Start of Excerpted records
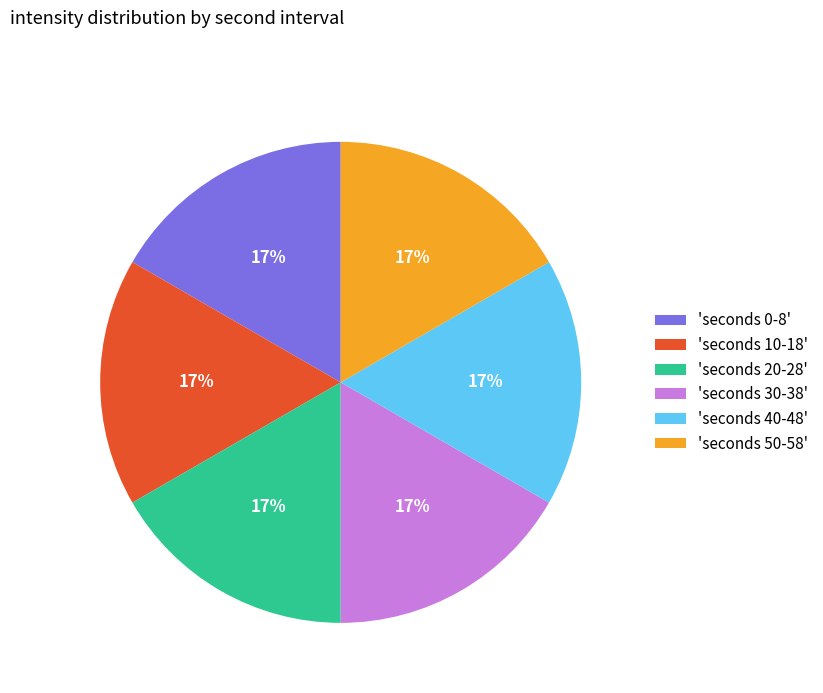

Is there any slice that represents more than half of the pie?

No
End of Excerpted records
Start of Excerpted records
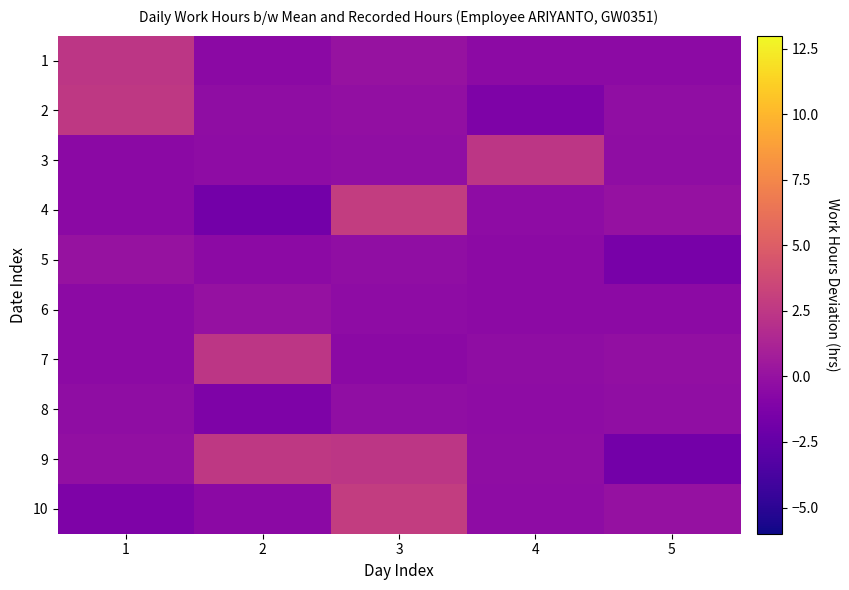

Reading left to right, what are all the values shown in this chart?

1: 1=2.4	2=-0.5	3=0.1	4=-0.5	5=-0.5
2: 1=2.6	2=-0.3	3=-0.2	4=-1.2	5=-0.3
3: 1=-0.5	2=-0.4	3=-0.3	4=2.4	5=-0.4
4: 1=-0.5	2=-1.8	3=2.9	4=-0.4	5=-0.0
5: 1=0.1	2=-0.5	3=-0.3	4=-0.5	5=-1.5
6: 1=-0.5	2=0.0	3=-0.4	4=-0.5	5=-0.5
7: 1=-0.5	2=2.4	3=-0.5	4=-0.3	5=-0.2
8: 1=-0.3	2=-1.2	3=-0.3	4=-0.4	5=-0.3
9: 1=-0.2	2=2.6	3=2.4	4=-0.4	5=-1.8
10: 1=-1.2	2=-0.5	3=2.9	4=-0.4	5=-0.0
End of Excerpted records
| Required action |
Count the lines in the records above that contain the word "what" and give only that number.

| Response to the task |
1